Had to watch it again!!!


----------



## sethndaddy (Dec 4, 2004)

Funny as heck, I watched it twice before I read any comments. I like the "i'm at the curve again" part the best.


----------



## brownie374 (Nov 21, 2007)

I like the pile of cars on the corner,like me when I am practicing


----------



## blue55conv (May 23, 2007)

I sure would like to view this video. It appears as all white on my PC. Is there a setting that I need to change?


----------



## slotcarman12078 (Oct 3, 2008)

Try clicking the "youtube" button on the bottom of the video. It'll open in a new tab directly on youtube. If that doesn't help, then it's probably a setting in your computer, or you need to update your flash player.
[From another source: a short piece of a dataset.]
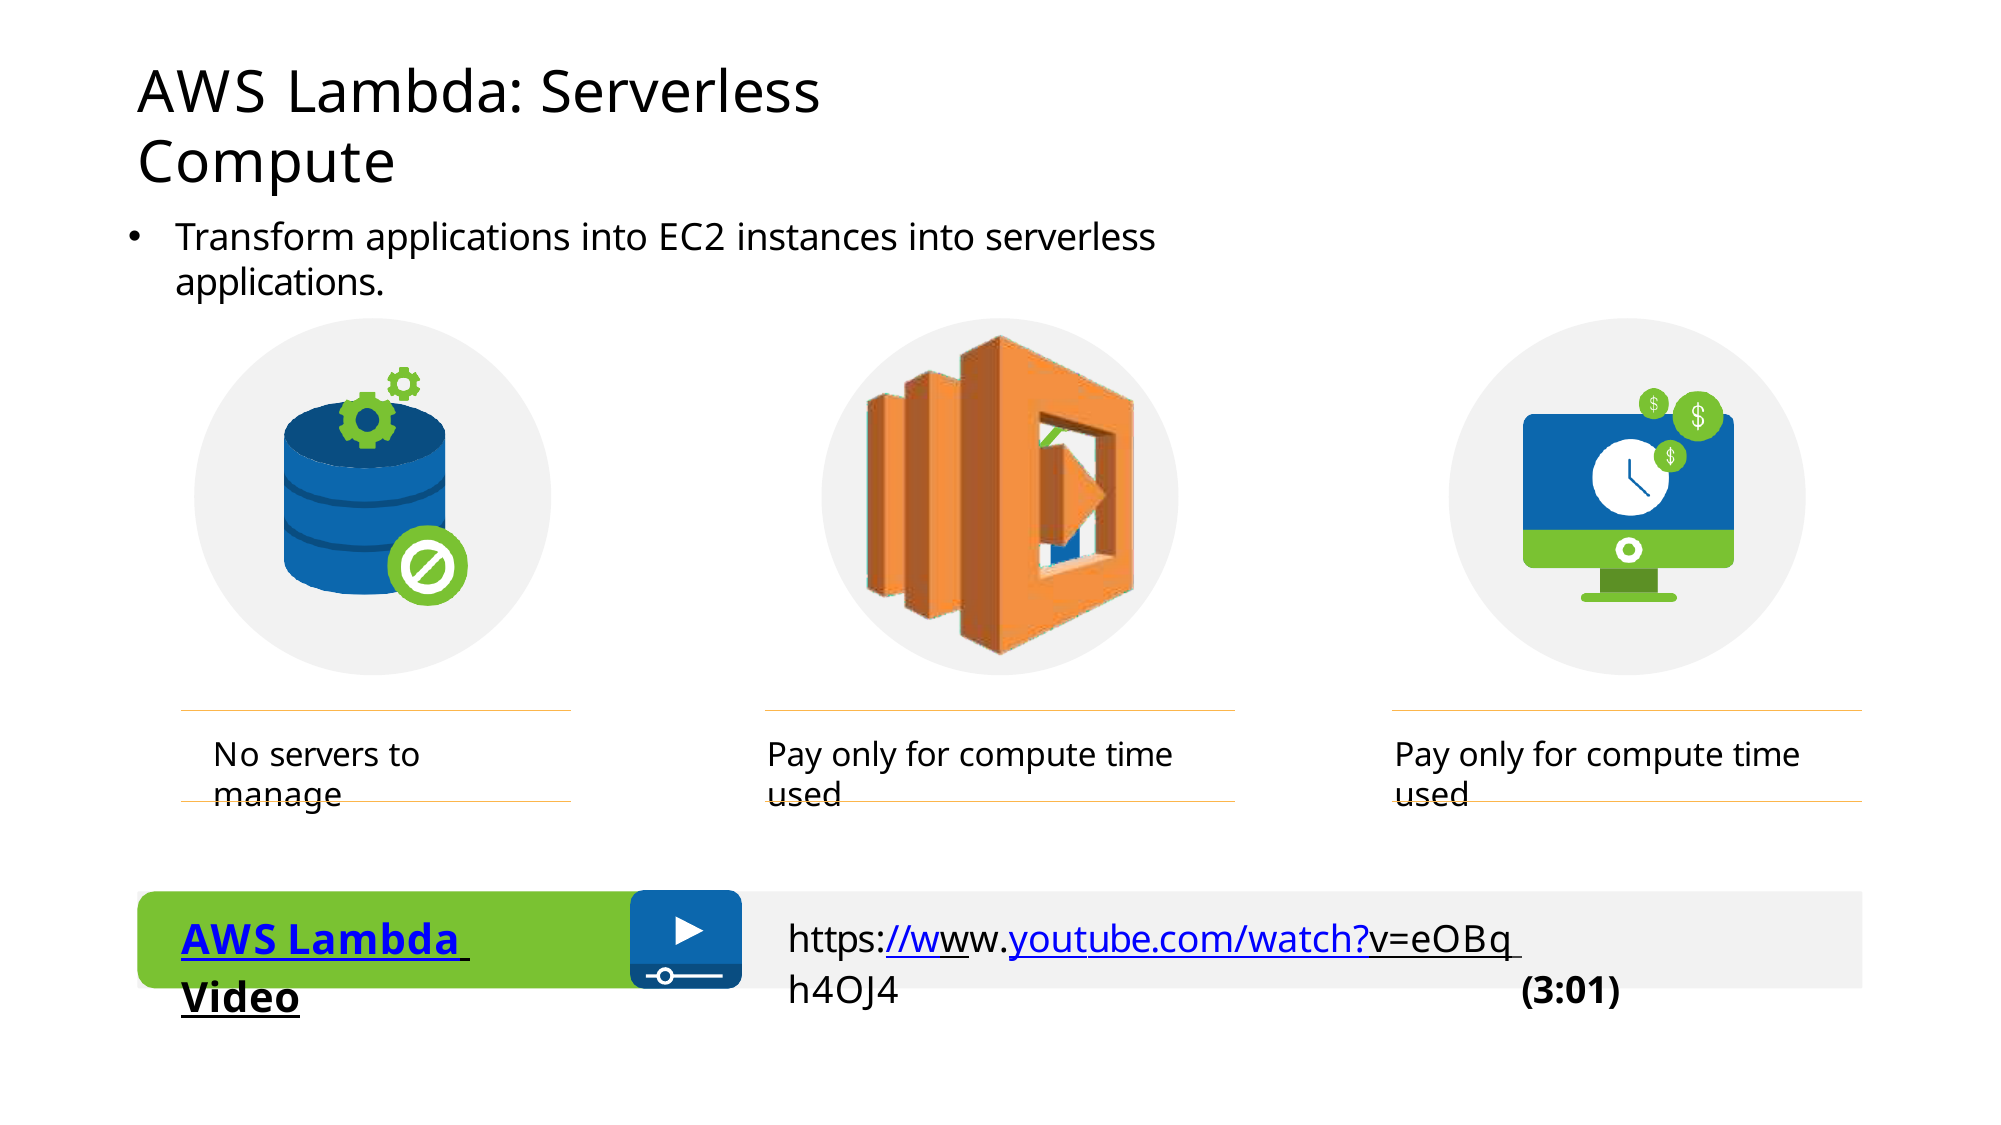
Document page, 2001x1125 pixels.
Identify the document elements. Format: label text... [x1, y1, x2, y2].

Try a different video there and see if it's just that video.


----------



## slotcardan (Jun 9, 2012)

.......


----------



## swamibob (Jan 20, 2009)

WAAAAY Too good; Excellent job Zilla!!! 

Tom


----------



## blue55conv (May 23, 2007)

slotcarman12078 said:


> Try clicking the "youtube" button on the bottom of the video. It'll open in a new tab directly on youtube. If that doesn't help, then it's probably a setting in your computer, or you need to update your flash player. Try a different video there and see if it's just that video.


All imbedded YouTube videos work the same for me. I can hear the audio, but the screen is white.
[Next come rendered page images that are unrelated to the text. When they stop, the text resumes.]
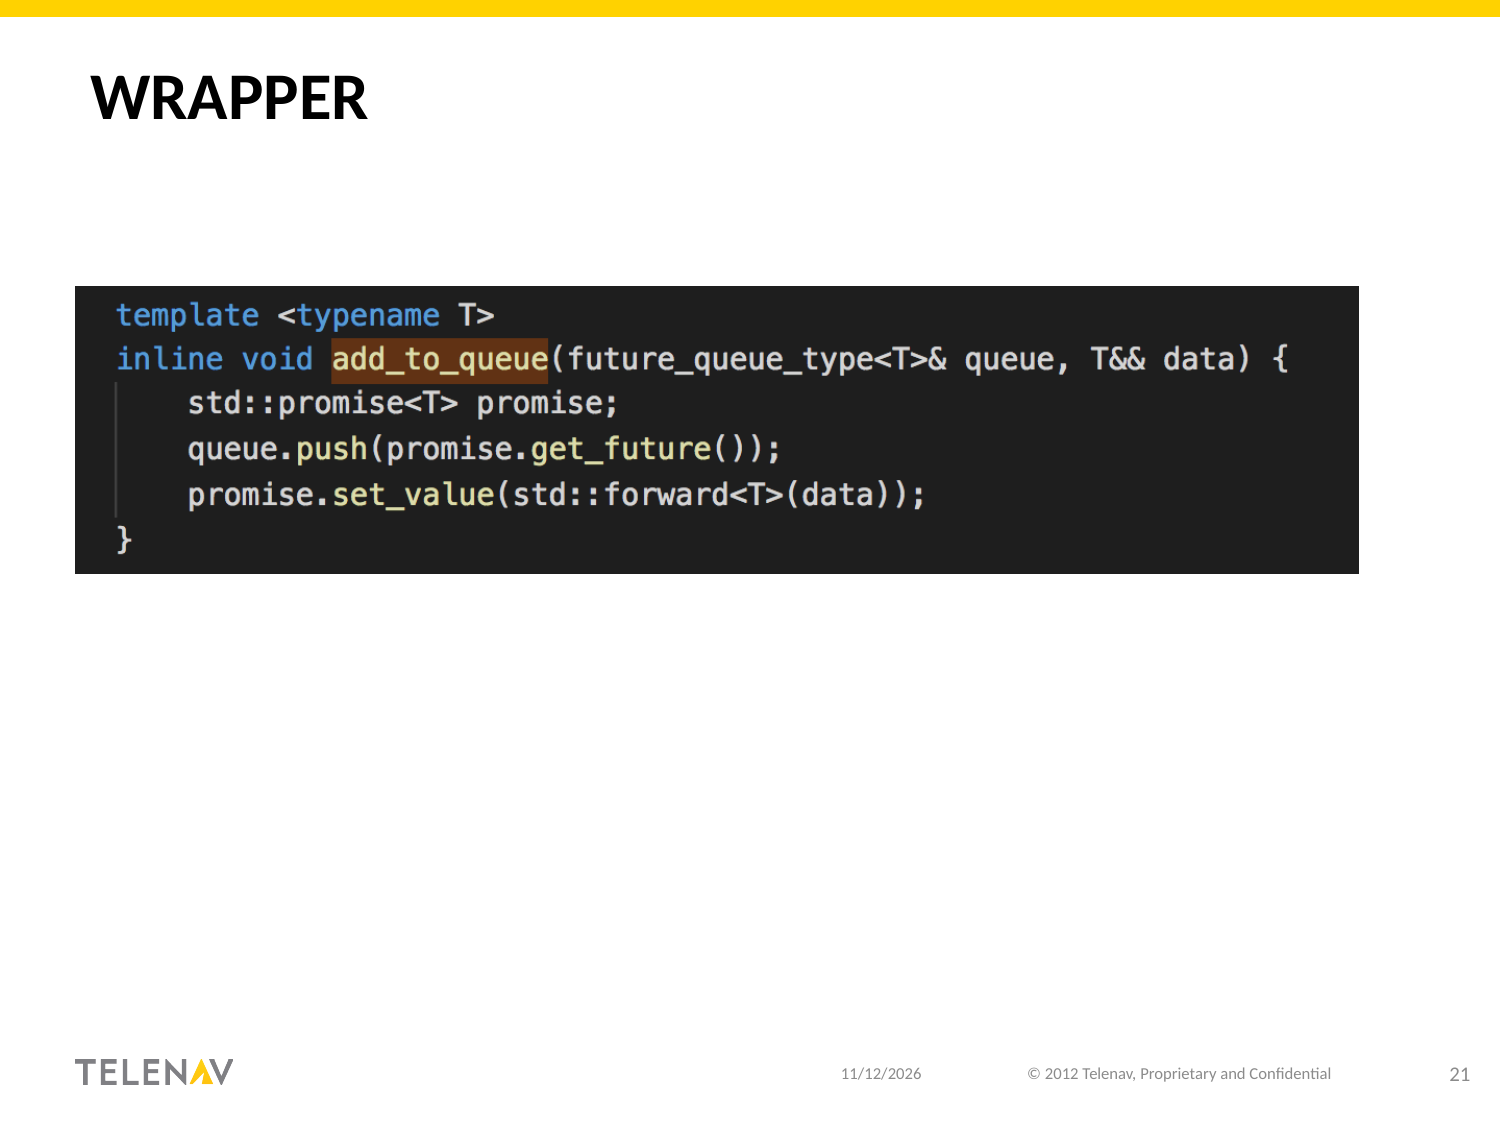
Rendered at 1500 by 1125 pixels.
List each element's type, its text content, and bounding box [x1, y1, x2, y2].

title wrapper [75, 45, 1486, 146]
footer © 2012 Telenav, Proprietary and Confidential [1006, 1042, 1353, 1103]
picture [74, 285, 1359, 574]
slide_number 21 [1420, 1042, 1486, 1103]
picture [75, 1059, 233, 1085]
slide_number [825, 1042, 945, 1103]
I went to YouTube and found the video. It is hilarious. There was another one where he doesn't crash. Maybe that is the politically correct version. Then there is a short one where the neighbor thinks the controller is a watering hose. Nice stuff.


----------



## Joe65SkylarkGS (Feb 15, 2010)

Too freaking funny!!!!!:freak:


----------



## alpink (Aug 22, 2010)

is it an ad for lottery?
too funny


----------



## Crimnick (May 28, 2006)

alpink said:


> is it an ad for lottery?
> too funny


Yes it is...both counts.


----------



## 1976Cordoba (Sep 20, 2000)

Hahaha - cool


----------



## sethndaddy (Dec 4, 2004)

brownie374 said:


> I like the pile of cars on the corner,like me when I am practicing


I thought it was Honda's track.


----------



## honda27 (Apr 17, 2008)

*video*

sry ed its not my track. I watched it 6 or 7 times lmao that's how he drives lol sry joe I had to.


----------



## foxkilo (Mar 27, 2008)

Come thing of it, reckon its time for another invention.

The slotted child short slotkid.

No longer losing kits on the street or in malls no there are right there were one expects them. 
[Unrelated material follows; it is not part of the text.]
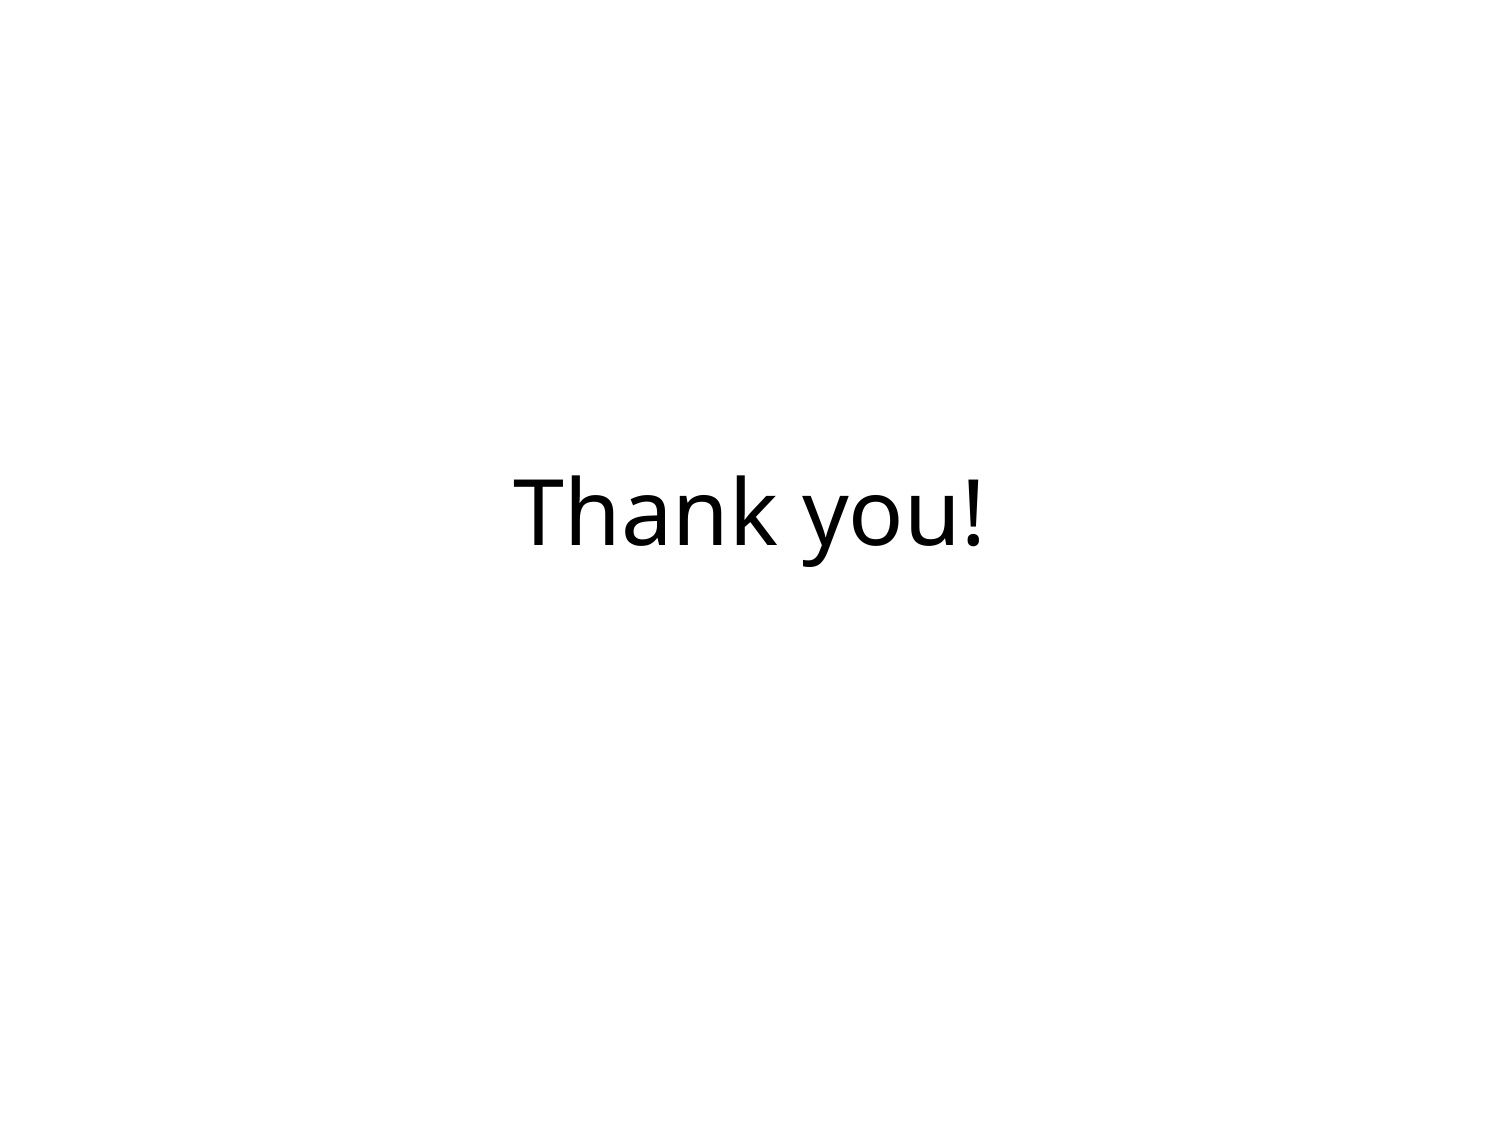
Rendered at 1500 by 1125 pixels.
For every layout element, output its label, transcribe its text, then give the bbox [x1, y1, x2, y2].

title Thank you! [103, 406, 1397, 625]
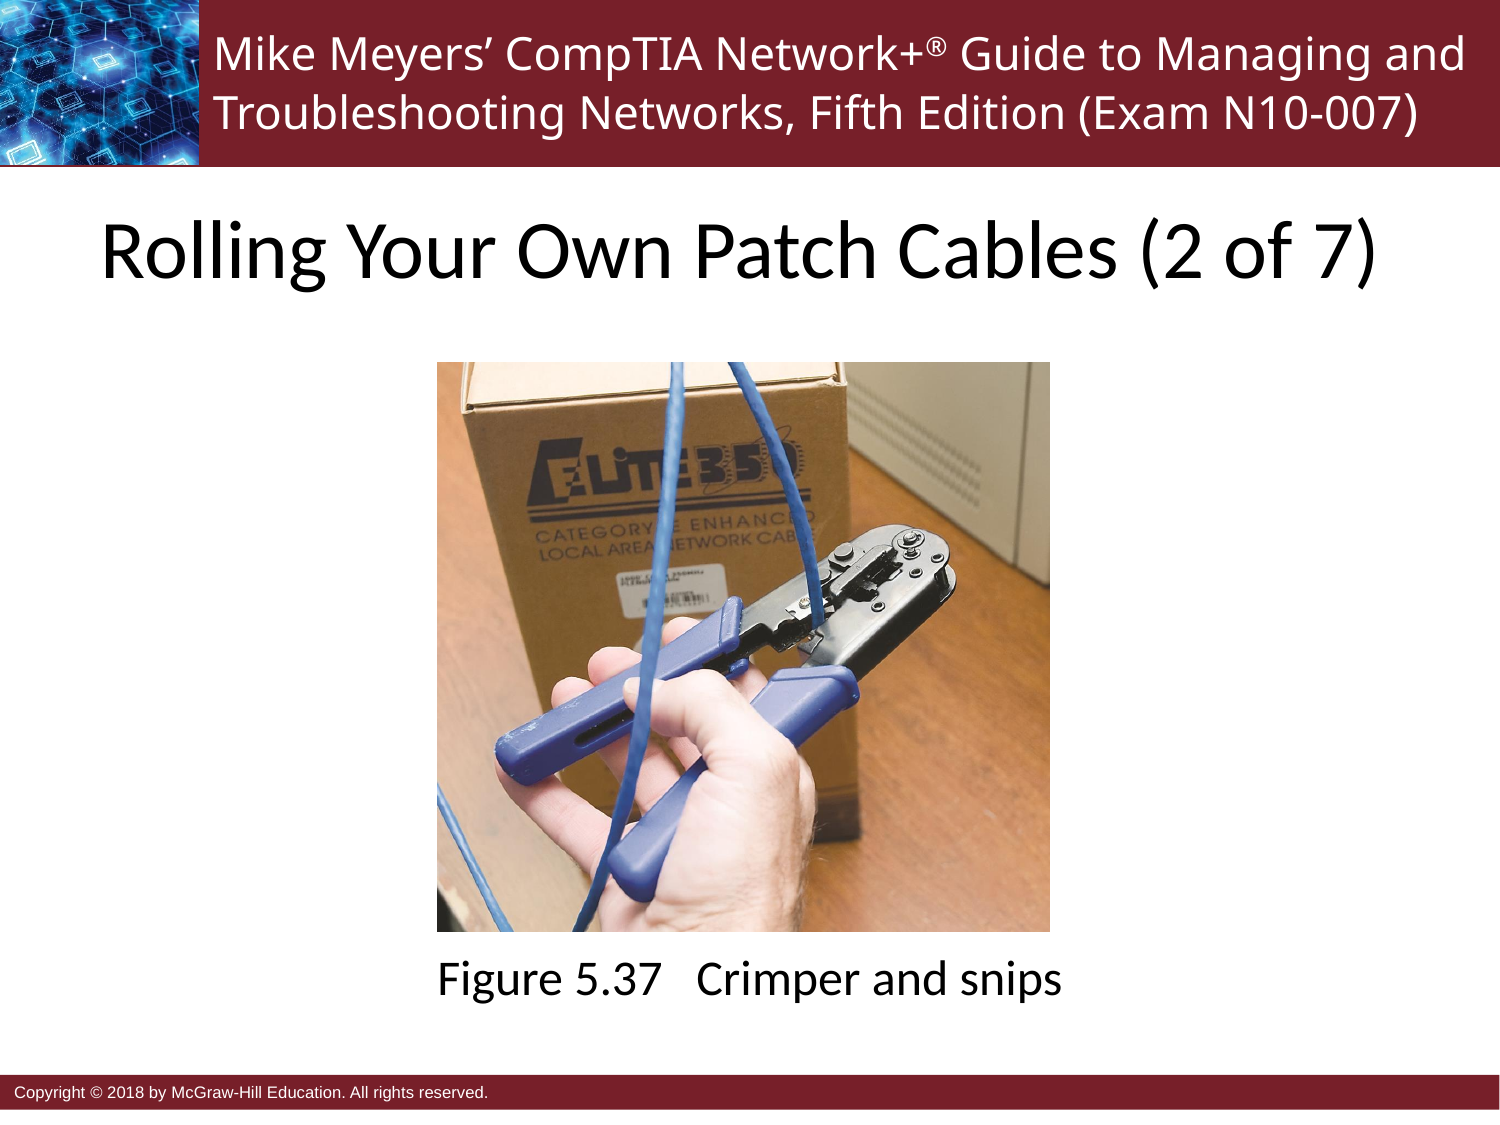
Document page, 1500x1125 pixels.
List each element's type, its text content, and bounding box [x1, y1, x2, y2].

Okay, creativity on the side of the kids is ever so slightly restricted but imagine the gain for the parents.

The idea has to be worked on in more detail before its finalized and put in production. You know all this legal matters etc. But we will get there. Promised.

Mario


----------



## slotcarman12078 (Oct 3, 2008)

Honda's right, sort of. When I used L&J, any magnet type cars would be stuck so well to the track due to high rail height, that I would have to give them so much controller just to get them to move they'd go from sitting to flying off the first curve they encountered. :lol:


----------



## leonus (Dec 17, 2013)

Very funny, thanks for sharing that


----------



## [email protected] (Jan 31, 2010)




----------



## SplitPoster (May 16, 2006)

+++1+++ I think putting a big field next to "the curve" is a great idea. You know who you are.


----------



## bobhch (Apr 22, 2007)

[email protected],

HAHAHAHAHAHHAHAHA...something is wrong with the hose...hahahahaha

Man I have not searched for other SLOT CAR MAN videos but, it seems like I need to.

Bob...thanks for the laugh...zilla


----------